**What is required**
List every REPL result name (such as those beginning with "res") that appears in the excerpt on combining Scala processes below.

**Excerpt provided**
You can use the other flavor of interleave which operates directly off the left process

scala> (Process.range(1,10).toSource interleave Process.range(10,20)).runLog.run
res23: IndexedSeq[Int] = Vector(1, 10, 2, 11, 3, 12, 4, 13, 5, 14, 6, 15, 7, 16, 8, 17, 9, 18)

We need to toSource one one of the processes to make sure that the environment, Task, is used. Type inference figures out the F[_] for the rest of the expressions.

Use the left side as a boolean signal to control the right side

scala> Process.emitAll(Seq(false, false, false, true)).tee(Process.range(1,10).toSource)(tee.until).runLog.run
res39: IndexedSeq[Int] = Vector(1, 2, 3)

until is very similar

cala> Process.emitAll(Seq(true, true, true, false)).tee(Process.range(1,10).toSource)(tee.when).runLog.run
res40: IndexedSeq[Int] = Vector(1, 2, 3)

Passing values

passL/R ignore one side and Halts when the respective side Halts.

**Information supplied**

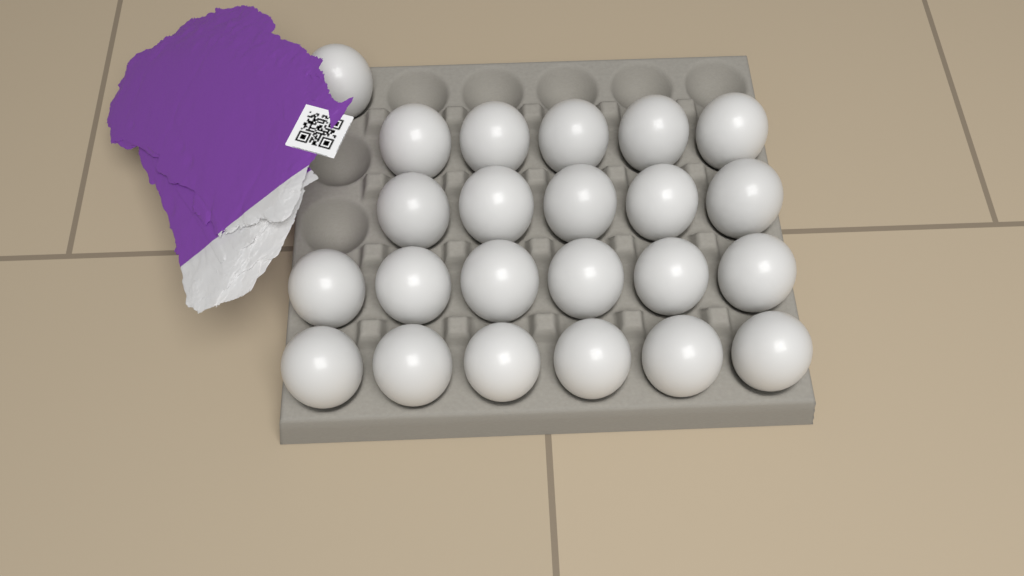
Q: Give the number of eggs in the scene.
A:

**Problem solution**
res23, res39, res40